START Source data

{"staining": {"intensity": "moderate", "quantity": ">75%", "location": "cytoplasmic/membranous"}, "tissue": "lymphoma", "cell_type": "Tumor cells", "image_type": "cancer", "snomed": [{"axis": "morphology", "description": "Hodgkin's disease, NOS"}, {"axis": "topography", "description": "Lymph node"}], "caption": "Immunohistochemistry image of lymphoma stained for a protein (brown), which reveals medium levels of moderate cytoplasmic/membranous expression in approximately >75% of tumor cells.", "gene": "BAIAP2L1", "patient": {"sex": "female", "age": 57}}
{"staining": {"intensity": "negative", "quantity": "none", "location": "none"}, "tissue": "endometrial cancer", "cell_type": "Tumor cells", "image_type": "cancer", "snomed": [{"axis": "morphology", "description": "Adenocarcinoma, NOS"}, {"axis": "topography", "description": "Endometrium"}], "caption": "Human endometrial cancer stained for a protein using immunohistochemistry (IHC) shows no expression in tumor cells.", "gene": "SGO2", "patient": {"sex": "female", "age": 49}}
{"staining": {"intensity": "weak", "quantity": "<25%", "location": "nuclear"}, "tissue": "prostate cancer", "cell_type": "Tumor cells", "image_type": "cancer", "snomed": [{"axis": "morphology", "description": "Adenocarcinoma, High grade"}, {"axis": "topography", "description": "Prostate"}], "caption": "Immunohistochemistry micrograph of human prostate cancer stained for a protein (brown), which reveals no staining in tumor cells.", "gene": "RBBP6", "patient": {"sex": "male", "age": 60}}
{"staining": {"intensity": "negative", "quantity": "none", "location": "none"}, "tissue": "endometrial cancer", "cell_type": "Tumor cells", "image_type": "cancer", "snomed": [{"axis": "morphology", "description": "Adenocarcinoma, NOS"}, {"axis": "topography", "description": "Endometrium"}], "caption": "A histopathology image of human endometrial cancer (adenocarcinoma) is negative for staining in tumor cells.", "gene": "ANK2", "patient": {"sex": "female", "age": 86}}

END Source data

### Task details
Within this data, count the lines that include the string "endometrial" and write the number with nothing else.

### Finished exercise
2